Single-molecule intensity traces showing single-donor and single-acceptor photobleaching with a stable total intensity for longer than 5 s were collected (20–30% of total molecules per imaging area). Individual traces were smoothed using a nonlinear filter68 with following filter parameters: window = 2, M = 2 and P = 15. Each experiment was performed >4 times to ensure reproducibility. smFRET histograms were compiled from >100 molecules per condition. (100 ms time resolution). Error bars in the histograms represent the standard error from >4 independent movies. To ensure that traces of different lengths contribute equally, histograms from individual traces were normalized to one before compiling. Gaussian fitting to histograms was done in Origin Pro. smFRET histograms were fit to two Gaussians, centered on high (~0.45) and low (~0.2) FRET levels for mGluR2/2 and mGluR2/7 and a single Gaussian for mGluR2/7 (center ranging from 0.2 to 0.45). For dose–response relations, the area underneath the low FRET Gaussian was used as a measure of active state occupancy.

Immunostaining for brain sections

Mice were anaesthetized and perfused transcardially with 4% paraformaldehyde (PFA) in 0.1 M phosphate buffer (pH 7.4). The brains were removed, postfixed overnight at 4 °C and sectioned at a thickness of 50 μm. Free-floating sections were incubated in blocking solution (PBS containing 10% normal sheep serum and 0.1% Triton X-100) overnight, followed by incubation with primary antibodies(diuluted 1 to 500) for 3 days and, after extensive washing, with Alexa 488- or Alexa 647-conjugated secondary antibodies (Molecular Probes) overnight at 4 °C.

Western blot analysis

Cells were scraped into lysis buffer (50 mM Tris- HCl, pH 7.5, and 150 mM NaCl) containing 0.5% IGEPAL and protease inhibitor mixture (Roche) and incubated on ice for 20–30 min. The supernatant was separated from cell debris by centrifugation at 16,000 × g for 10 min at 4 °C. Aliquots of lysate were heated in SDS sample buffer (containing 10% SDS and 9.3% DTT) at 95 °C for 5 min. Samples were loaded on SDS–PAGE and transferred to nitrocellulose membranes (Bio-Rad). After transfer, membranes were blocked in TBST (25 mM Tris, 150 mM NaCl, and 0.05% Tween 20) containing 5% nonfat milk at room temperature for 1 h. mGluR2 antibodies, mGluR7 and mGluR3 (Novus Biologicals, cat. # NBP2-61843) antibodies were diluted in blocking solution and incubated with the membranes at 4 °C overnight. Membranes were then washed with TBST and incubated with HRP-conjugated goat anti-rabbit IgG secondary antibody (Santa Cruz Biotechnology, catalog #sc-2004, 1:7500 diluted in blocking buffer or Jackson ImmunoResearch Laboratories, catalog #111-035-144, 1:10,000 diluted in blocking buffer).
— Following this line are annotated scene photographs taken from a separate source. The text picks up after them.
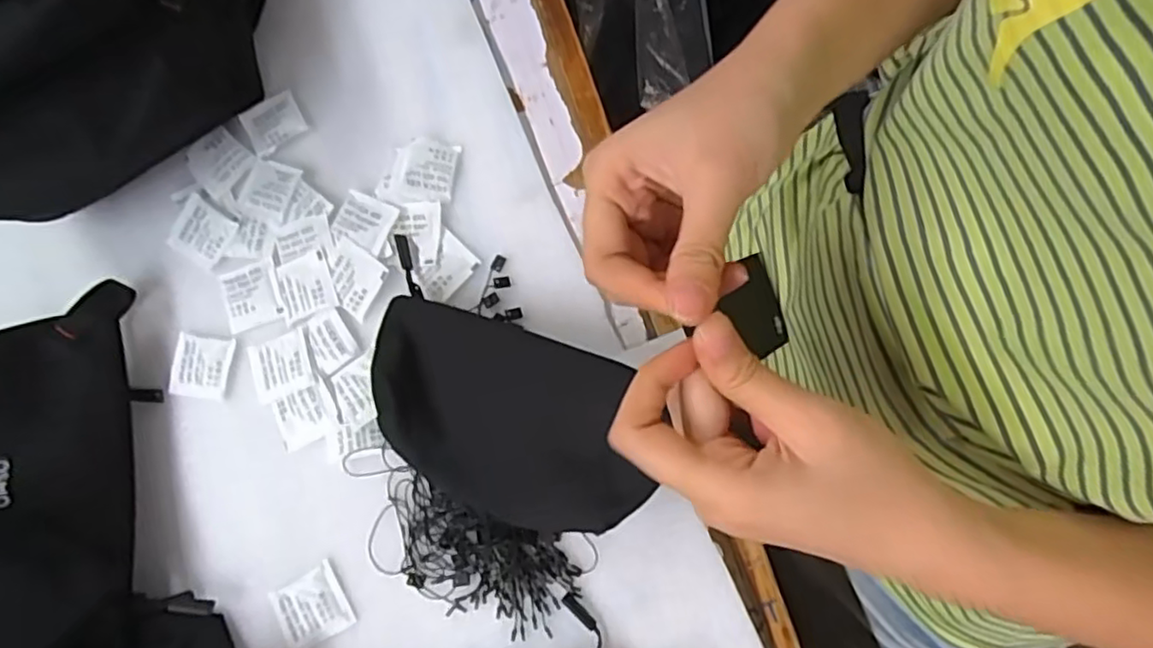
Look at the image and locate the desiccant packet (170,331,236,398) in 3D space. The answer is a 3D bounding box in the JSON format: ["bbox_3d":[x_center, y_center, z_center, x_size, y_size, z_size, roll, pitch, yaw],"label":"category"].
[{"bbox_3d":[-0.241,0.026,0.423,0.040,0.007,0.039,8,78,2],"label":"desiccant packet"}]

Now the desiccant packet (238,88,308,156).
[{"bbox_3d":[-0.207,-0.137,0.448,0.039,0.009,0.037,-29,79,-6],"label":"desiccant packet"}]

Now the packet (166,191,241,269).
[{"bbox_3d":[-0.247,-0.062,0.434,0.038,0.007,0.037,28,79,7],"label":"packet"}]

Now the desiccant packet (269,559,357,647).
[{"bbox_3d":[-0.157,0.167,0.387,0.042,0.004,0.039,-28,79,-6],"label":"desiccant packet"}]

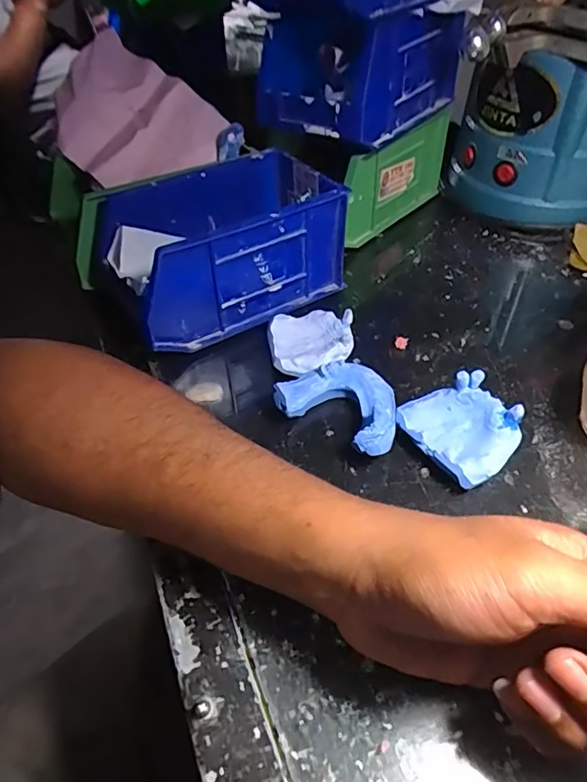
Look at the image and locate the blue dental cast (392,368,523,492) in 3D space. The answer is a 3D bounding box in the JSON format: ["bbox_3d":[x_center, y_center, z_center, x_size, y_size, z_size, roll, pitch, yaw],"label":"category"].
[{"bbox_3d":[0.101,0.023,0.321,0.055,0.032,0.066,-23,49,-18],"label":"blue dental cast"}]

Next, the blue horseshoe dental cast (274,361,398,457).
[{"bbox_3d":[0.035,0.009,0.340,0.077,0.029,0.057,27,53,26],"label":"blue horseshoe dental cast"}]

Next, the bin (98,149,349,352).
[{"bbox_3d":[-0.055,-0.110,0.416,0.158,0.089,0.102,-26,50,-21],"label":"bin"}]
Co-immunoprecipitation from brain tissue

Brain samples were collected from Spraque Dawely rats, suspended in lysis buffer (50 mM Tris- HCl, pH 7.5, and 150 mM NaCl) containing protease inhibitor mixture (Roche). Tissue samples were homogenized and sonicated. Cell membrane fractions were separated by centrifugation at 100,000 × g and cell pellet was resuspended in lysis buffer containing 1.5% IGEPAL and protease inhibitor mixture (Roche). Cell were rocked at 4 °C for one hour then supernatant was cleared by centrifugation at 16,000 × g for 20 min at 4 °C. Supernatant precleared with Pierce Protein A/G magnetic beads (Thermo-Fisher) followed by incubation with primary antibody conjugated protein A/G magnetic beads overnight at 4 °C. Beads were washed and protein was eluted in SDS sample buffer (containing 10% SDS and 9.3% DTT) at 95 °C for 5 min. Samples were run on western blot as described above.